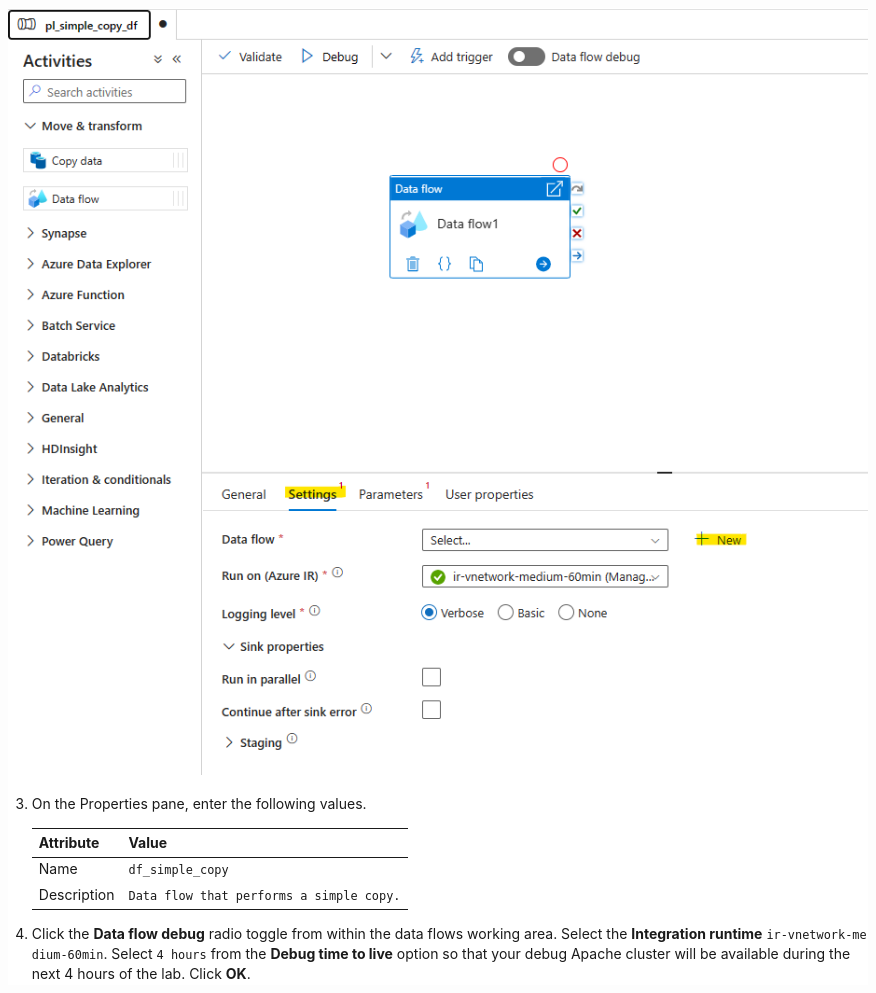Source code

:    <kbd> <img src="../images/module03/create_dataflow.png" alt="Create data flow" /> </kbd>

3. On the Properties pane, enter the following values.

    | Attribute  | Value |
    | --- | --- |
    | Name | `df_simple_copy` |
    | Description | `Data flow that performs a simple copy.` |

4. Click the **Data flow debug** radio toggle from within the data flows working area. Select the **Integration runtime** `ir-vnetwork-medium-60min`. Select `4 hours` from the **Debug time to live** option so that your debug Apache cluster will be available during the next 4 hours of the lab. Click **OK**.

---*---

▶ **Required action**:
A precise copy of each record, with the images removed, should be output.

▶ **Result for this task**:
Source code

:    <kbd> <img src="../images/module03/create_dataflow.png" alt="Create data flow" /> </kbd>

3. On the Properties pane, enter the following values.

    | Attribute  | Value |
    | --- | --- |
    | Name | `df_simple_copy` |
    | Description | `Data flow that performs a simple copy.` |

4. Click the **Data flow debug** radio toggle from within the data flows working area. Select the **Integration runtime** `ir-vnetwork-medium-60min`. Select `4 hours` from the **Debug time to live** option so that your debug Apache cluster will be available during the next 4 hours of the lab. Click **OK**.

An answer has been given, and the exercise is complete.